La ricerca sulle batterie allo stato solido prosegue. È una delle innovazioni tecnologiche più attese per le auto elettriche e trovare soluzioni sempre più efficienti è per l’intera industria auto una scelta obbligata. Tra i protagonisti di questa ricerca sulle batterie allo stato solido c’è BYD che ha recentemente depositato un nuovo brevetto nel quale viene descritto un catodo composito che unisce due tipologie distinte di elettrolita. Secondo quanto riportato, la struttura combina particelle più piccole di elettrolita ad alogenuri con particelle più grandi di elettrolita a base di solfuri, mescolate direttamente al materiale attivo del catodo.

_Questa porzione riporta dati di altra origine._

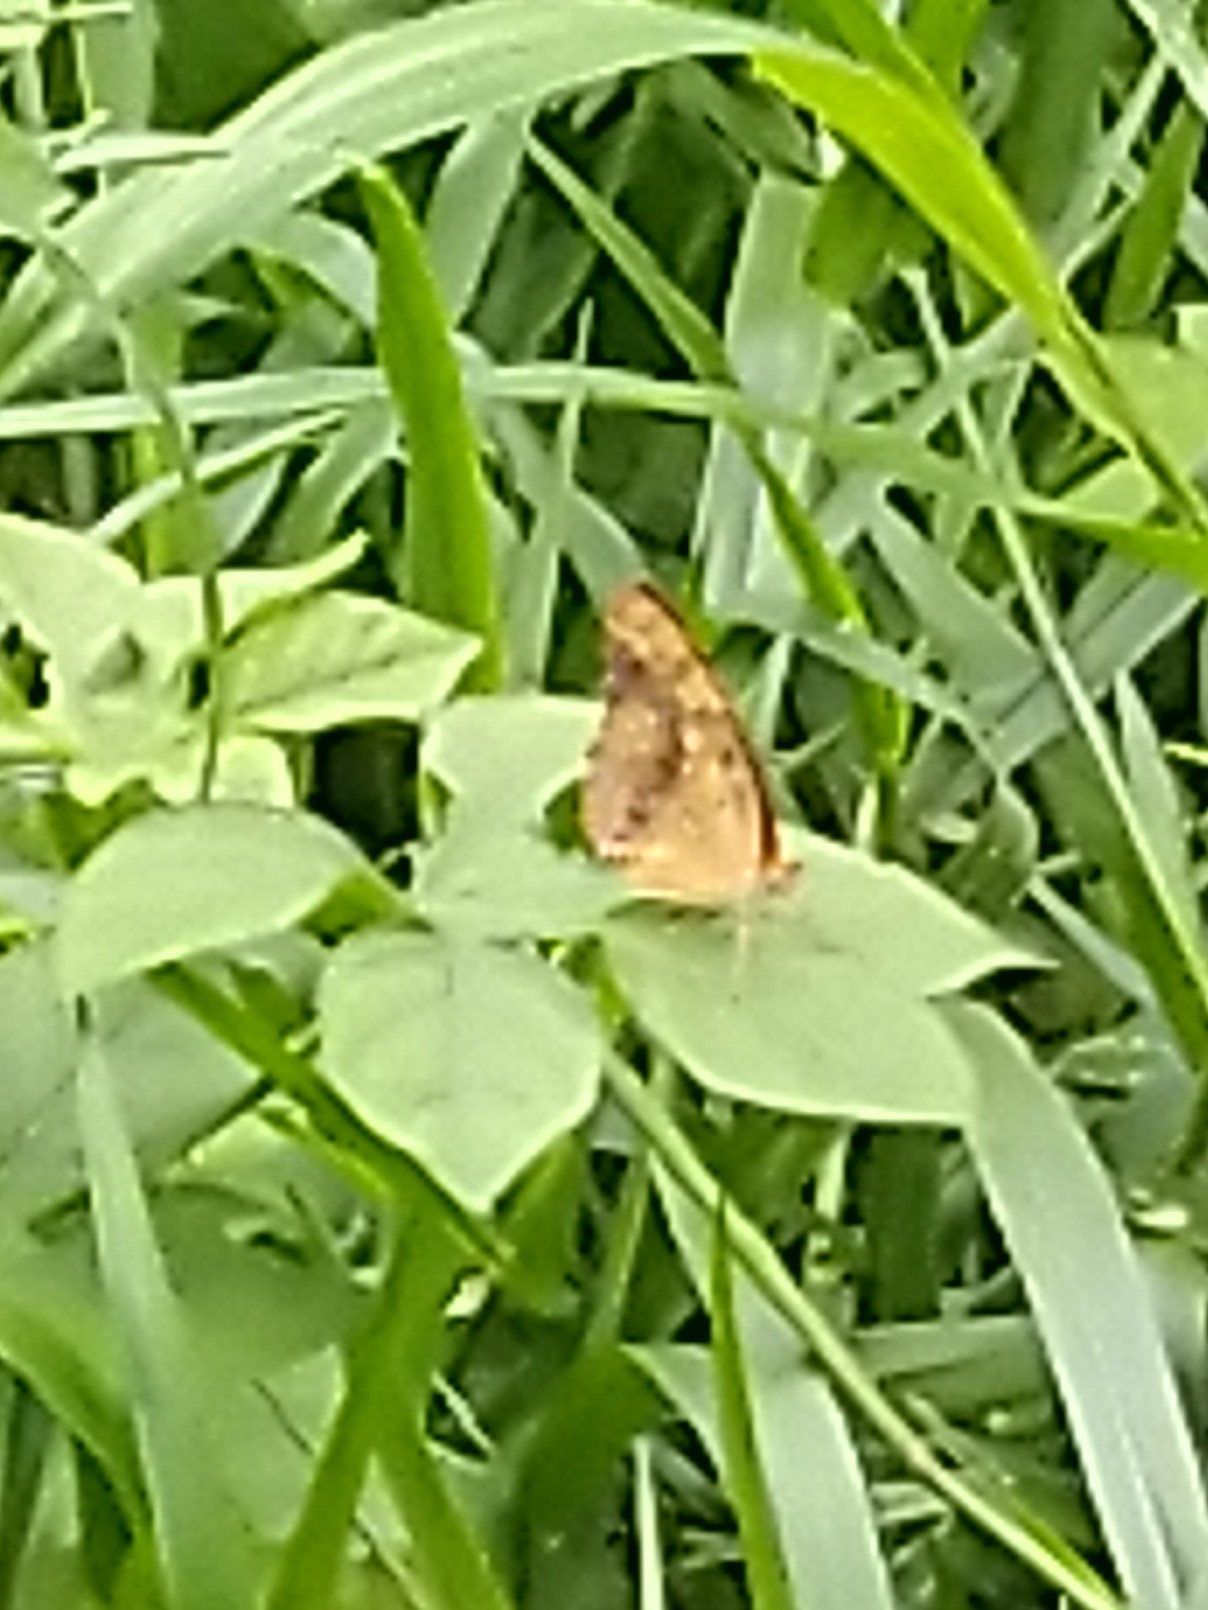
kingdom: Animalia
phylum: Arthropoda
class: Insecta
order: Lepidoptera
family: Nymphalidae
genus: Cupha
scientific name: Cupha erymanthis
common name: Rustic
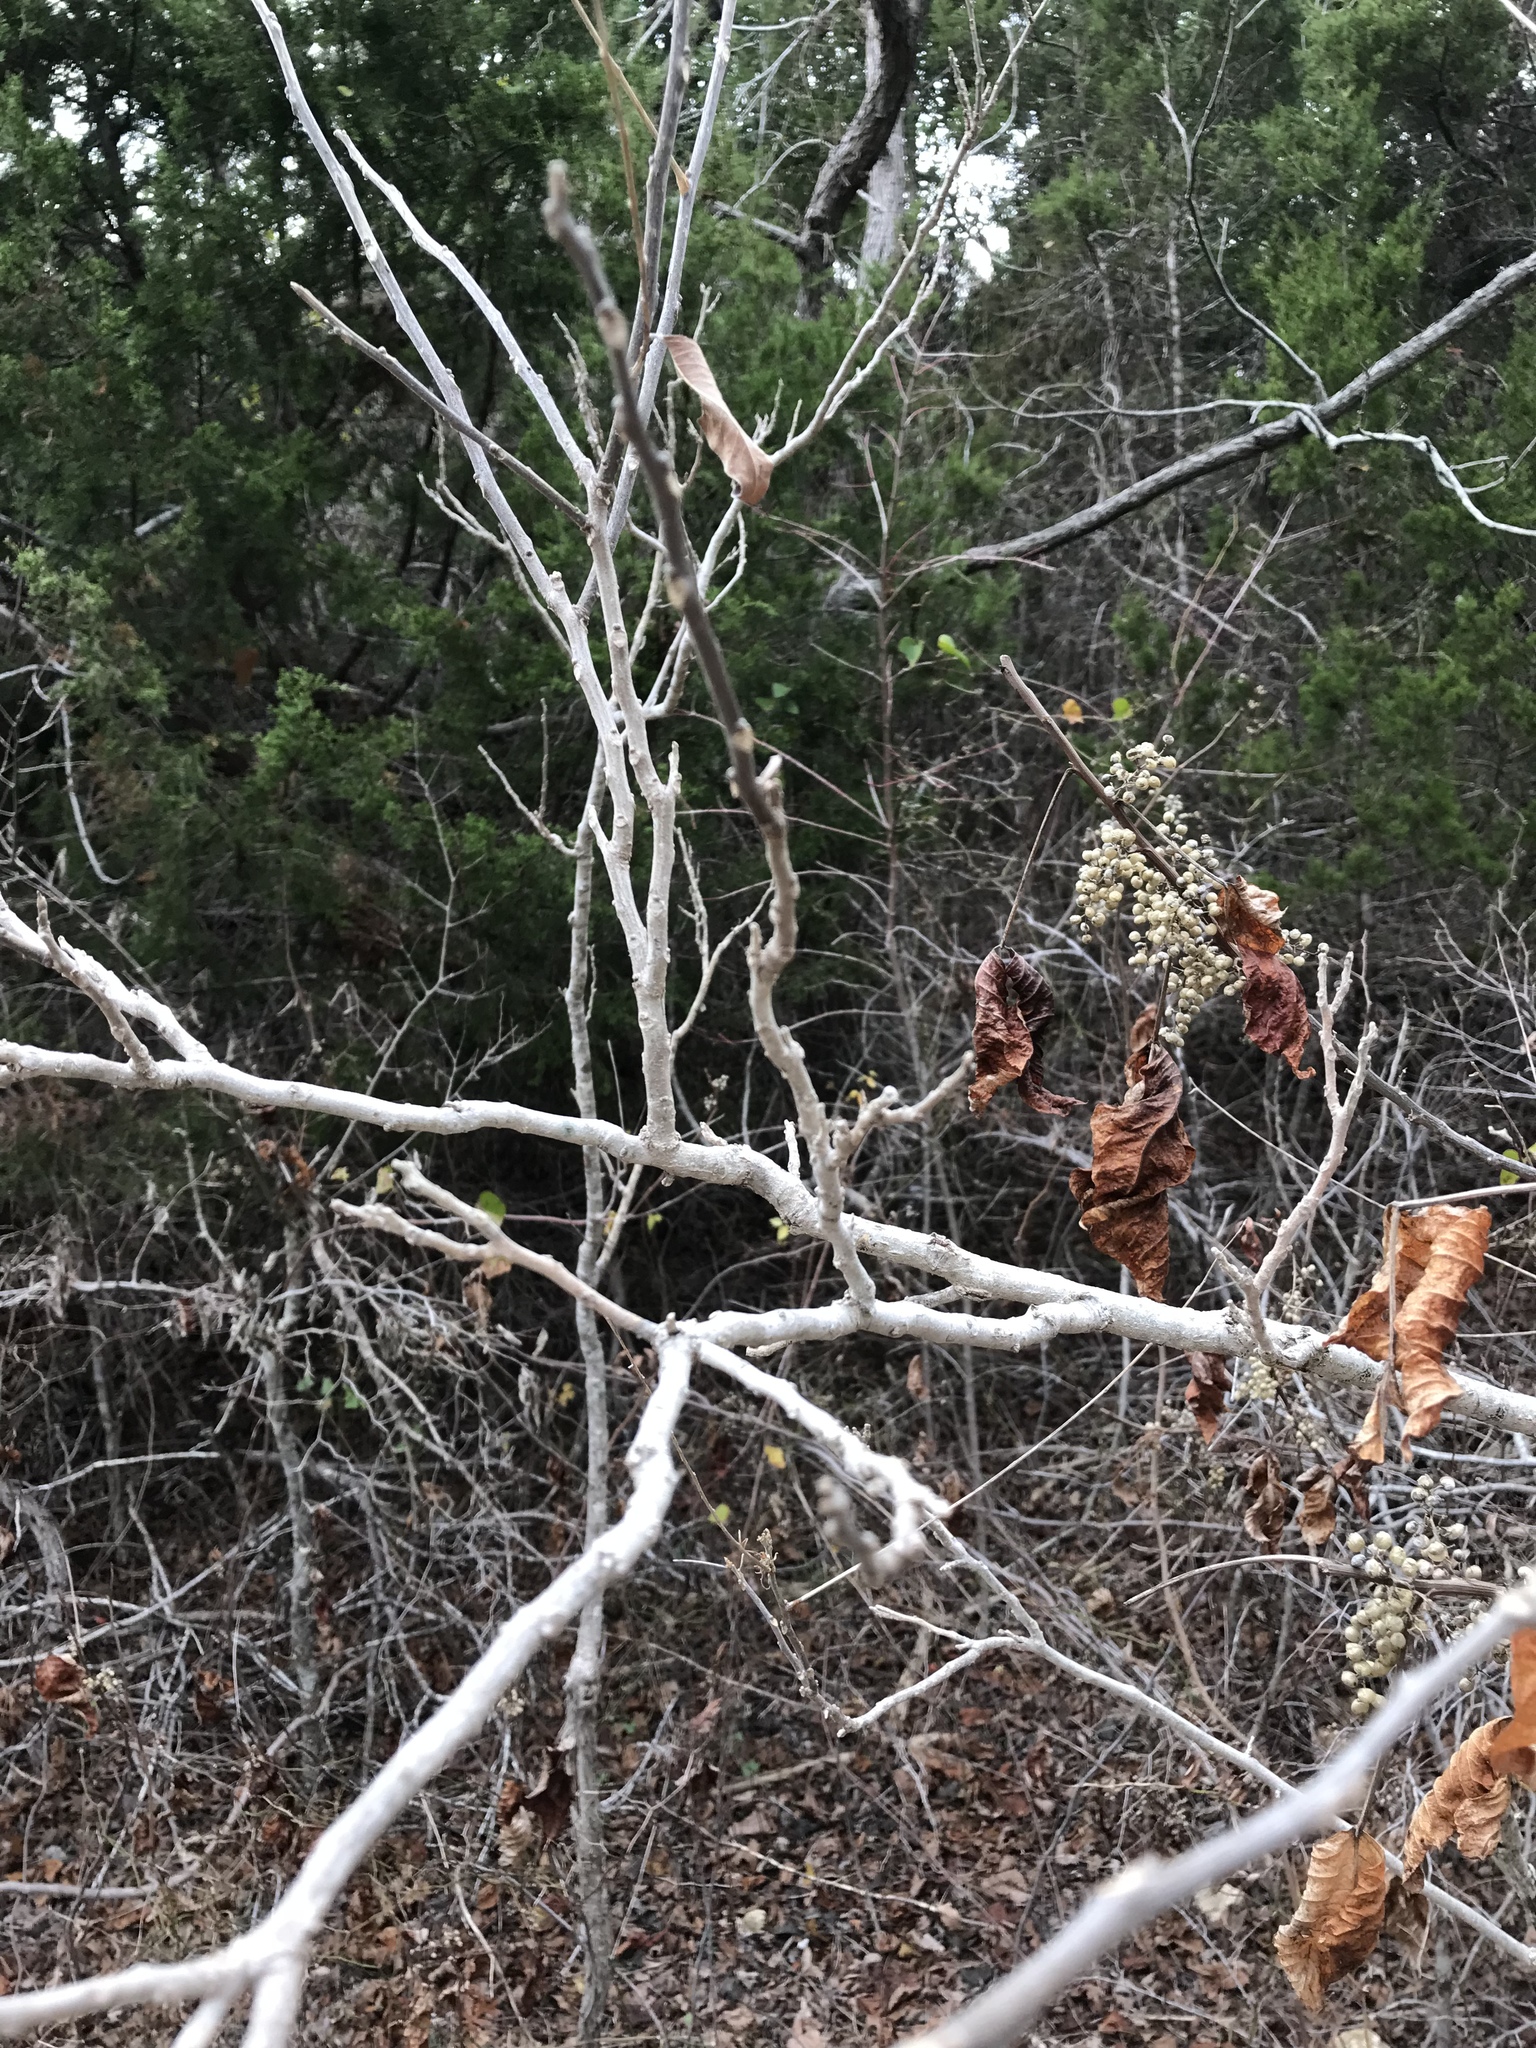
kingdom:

Il problema che il brevetto vuole risolvere
Nelle batterie allo stato solido, catodo, anodo ed elettrolita sono tutti materiali rigidi. Durante ogni ciclo di carica e scarica, l'espansione e la contrazione dei materiali attivi possono creare microscopici vuoti nei punti di contatto. Una condizione responsabile dell’aumento della resistenza interna e della perdita di capacità nel tempo. È uno dei principali ostacoli tecnici all'industrializzazione della tecnologia, come ha più volte ricordato Lian Yubo, capo scienziato del gruppo BYD, definendo il tema ancora in una «fase di risoluzione attiva».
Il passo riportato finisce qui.